While incomes for both Gen Zers and millennials have risen 9.7% between 2020 and 2022, expenses have increased about 17%, leaving the young adults with little disposable income.

For a typical Gen Z adult, only 1.9% of their $40,953 median income is left over after housing payments and other expenses, such as food and transportation. That’s down from 7.7% of their income in 2020. While a typical millennial’s income is more than double that of a Gen Zer, $85,233, they still only have 26% of their income left over after housing payments and other expenses, down from 30% in 2020.

Redfin explained if a typical Gen Zer saved all disposable income, they would have $766 at the end of the year, while millennials would have $21,959. At that rate, it would take millennials four years to save for a 20% down payment for a median-priced home. The amount of time it would take Gen Zers isn’t realistic since their incomes are expected to grow as they age.

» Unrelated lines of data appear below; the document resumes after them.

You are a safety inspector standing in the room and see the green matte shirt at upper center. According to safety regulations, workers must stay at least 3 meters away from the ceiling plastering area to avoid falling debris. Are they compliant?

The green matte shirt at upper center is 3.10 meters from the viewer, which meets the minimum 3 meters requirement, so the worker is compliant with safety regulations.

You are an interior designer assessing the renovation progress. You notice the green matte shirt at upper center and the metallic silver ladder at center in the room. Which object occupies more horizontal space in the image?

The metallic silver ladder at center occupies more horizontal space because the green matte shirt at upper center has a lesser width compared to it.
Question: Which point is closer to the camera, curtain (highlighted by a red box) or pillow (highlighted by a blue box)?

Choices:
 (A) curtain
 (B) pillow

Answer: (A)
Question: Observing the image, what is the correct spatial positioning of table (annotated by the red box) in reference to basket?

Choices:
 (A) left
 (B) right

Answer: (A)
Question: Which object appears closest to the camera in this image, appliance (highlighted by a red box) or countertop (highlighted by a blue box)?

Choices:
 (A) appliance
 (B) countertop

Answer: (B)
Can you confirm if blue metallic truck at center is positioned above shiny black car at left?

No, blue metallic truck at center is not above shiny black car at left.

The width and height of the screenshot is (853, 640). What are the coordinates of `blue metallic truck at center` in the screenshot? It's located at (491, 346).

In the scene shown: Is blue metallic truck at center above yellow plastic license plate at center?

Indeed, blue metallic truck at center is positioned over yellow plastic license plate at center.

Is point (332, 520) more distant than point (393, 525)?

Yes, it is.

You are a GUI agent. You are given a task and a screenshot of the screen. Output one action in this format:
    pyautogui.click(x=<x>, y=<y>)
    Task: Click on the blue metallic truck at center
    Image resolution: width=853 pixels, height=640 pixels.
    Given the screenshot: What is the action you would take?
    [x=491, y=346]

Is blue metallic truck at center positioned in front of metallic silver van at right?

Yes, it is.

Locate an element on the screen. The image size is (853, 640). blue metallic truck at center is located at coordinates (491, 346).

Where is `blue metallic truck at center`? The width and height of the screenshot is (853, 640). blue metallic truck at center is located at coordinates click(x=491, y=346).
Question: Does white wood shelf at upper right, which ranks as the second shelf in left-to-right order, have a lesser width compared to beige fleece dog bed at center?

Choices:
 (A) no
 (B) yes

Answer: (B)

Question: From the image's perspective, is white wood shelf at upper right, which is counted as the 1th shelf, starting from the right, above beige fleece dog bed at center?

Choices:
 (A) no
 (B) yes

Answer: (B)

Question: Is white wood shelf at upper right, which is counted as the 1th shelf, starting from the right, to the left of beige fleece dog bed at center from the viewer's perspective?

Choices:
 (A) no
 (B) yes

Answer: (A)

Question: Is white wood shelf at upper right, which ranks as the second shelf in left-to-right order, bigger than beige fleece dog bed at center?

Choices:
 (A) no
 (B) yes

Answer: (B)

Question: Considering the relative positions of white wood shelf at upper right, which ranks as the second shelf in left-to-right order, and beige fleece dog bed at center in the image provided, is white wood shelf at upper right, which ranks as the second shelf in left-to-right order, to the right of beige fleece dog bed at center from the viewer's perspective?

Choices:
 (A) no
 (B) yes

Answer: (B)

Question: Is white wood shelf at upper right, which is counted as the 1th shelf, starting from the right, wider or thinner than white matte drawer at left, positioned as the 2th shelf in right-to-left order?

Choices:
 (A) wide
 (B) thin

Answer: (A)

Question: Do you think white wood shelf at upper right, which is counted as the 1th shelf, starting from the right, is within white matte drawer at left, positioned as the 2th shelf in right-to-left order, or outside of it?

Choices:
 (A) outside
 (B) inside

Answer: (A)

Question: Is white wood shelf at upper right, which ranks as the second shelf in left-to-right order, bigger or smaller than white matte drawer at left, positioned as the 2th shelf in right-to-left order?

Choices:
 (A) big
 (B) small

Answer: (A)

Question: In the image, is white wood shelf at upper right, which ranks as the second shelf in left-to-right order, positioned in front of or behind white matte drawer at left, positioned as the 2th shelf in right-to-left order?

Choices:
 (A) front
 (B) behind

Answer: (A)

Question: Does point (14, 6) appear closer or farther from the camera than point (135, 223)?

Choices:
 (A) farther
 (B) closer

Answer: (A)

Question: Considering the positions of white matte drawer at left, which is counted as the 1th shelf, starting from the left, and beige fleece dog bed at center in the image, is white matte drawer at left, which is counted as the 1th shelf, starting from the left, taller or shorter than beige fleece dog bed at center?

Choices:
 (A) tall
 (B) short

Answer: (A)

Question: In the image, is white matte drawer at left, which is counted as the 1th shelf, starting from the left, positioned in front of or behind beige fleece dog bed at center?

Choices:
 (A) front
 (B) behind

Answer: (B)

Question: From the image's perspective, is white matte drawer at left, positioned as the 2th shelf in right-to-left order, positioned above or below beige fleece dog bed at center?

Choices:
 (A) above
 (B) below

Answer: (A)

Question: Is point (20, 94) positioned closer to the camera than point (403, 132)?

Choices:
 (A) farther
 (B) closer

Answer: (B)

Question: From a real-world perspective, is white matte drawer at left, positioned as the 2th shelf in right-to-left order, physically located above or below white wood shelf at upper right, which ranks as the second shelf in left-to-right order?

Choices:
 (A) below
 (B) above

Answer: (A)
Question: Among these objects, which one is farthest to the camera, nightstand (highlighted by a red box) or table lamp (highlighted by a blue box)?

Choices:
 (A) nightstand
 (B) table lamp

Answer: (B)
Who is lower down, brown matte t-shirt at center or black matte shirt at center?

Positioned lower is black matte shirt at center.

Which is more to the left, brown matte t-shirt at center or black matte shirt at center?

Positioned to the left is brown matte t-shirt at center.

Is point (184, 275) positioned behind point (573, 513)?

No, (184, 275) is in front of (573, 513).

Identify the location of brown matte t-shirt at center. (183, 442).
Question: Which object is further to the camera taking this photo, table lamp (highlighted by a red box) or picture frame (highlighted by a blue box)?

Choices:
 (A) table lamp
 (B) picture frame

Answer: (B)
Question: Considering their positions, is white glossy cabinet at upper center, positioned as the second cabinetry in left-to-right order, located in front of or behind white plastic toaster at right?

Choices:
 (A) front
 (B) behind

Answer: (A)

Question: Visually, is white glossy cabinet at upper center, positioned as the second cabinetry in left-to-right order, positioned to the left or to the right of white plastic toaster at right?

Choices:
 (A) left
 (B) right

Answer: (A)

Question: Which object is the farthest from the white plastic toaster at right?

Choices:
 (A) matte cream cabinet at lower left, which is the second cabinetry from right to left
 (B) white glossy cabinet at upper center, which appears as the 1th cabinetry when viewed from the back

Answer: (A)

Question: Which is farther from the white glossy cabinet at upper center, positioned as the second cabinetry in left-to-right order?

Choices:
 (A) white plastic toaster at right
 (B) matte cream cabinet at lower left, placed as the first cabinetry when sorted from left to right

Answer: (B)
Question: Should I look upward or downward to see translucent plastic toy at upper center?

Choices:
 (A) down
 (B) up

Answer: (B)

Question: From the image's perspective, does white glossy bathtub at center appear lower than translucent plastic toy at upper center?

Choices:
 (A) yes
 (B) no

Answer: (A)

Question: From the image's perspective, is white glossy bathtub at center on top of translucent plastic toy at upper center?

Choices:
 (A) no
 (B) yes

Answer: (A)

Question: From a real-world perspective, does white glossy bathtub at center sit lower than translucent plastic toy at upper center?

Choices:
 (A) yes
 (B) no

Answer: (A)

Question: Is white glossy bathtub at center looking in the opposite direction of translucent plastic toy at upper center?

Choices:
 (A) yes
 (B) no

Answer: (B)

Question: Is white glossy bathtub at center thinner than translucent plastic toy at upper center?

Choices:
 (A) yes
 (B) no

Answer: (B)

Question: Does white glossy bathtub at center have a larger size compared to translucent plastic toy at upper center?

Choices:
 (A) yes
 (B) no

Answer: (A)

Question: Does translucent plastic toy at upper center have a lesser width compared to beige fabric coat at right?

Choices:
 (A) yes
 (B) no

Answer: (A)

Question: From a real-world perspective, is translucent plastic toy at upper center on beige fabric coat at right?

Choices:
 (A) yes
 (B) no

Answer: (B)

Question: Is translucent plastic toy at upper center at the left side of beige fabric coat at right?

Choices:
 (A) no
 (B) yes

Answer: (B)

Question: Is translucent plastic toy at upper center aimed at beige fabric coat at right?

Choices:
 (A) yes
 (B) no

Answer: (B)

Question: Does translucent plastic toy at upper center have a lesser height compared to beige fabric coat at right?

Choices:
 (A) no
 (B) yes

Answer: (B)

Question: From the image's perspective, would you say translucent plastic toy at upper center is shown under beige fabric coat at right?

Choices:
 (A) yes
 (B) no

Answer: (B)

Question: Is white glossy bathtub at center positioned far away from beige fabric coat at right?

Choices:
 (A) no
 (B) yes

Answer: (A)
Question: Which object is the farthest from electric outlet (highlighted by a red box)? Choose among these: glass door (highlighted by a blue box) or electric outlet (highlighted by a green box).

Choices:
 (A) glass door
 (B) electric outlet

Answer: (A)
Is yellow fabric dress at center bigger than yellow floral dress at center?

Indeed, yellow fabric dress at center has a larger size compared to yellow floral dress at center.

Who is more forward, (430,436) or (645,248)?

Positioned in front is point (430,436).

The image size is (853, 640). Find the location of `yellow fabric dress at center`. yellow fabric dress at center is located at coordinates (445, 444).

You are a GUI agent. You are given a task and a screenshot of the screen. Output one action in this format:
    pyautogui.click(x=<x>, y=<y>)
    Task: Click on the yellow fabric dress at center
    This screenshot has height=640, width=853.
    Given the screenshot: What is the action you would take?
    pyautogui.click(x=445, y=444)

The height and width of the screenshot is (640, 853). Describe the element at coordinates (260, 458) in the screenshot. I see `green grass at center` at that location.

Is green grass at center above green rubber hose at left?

In addition, four in 10 recent or current first-time home buyers didn’t purchase a home sooner because of the high cost of rent, according to a Redfin survey in August.

“The combination of expensive housing, high inflation, and relatively low incomes have forced many young renters to save money in creative ways,” said Bokhari. “Some are living with their parents or roommates longer than they would like, and others are moving to more affordable areas.”

The report also found that younger renters in Seattle, Miami, and New York have been hardest hit. Gen Zers in Seattle who signed a new lease in June saw prices of goods and services increase 17.1%—the highest inflation rate of the 21 metros in the Redfin analysis as well as substantially above June’s overall inflation rate of 10.1% for the city. Gen Z renters signing a new lease in Miami in June had a 14.2% inflation rate, compared with the overall metro’s 10.6% rate, and New York rounded out the top three with an inflation rate of 12.8%, nearly double the overall rate of 6.5% for the metro.

According to Redfin, the list is the same for millennials, with those signing a new lease in Seattle experiencing 16.8% inflation, followed by Miami at 14% and New York at 12.6%. These rates are partially due to increasing rents in these three gateway cities.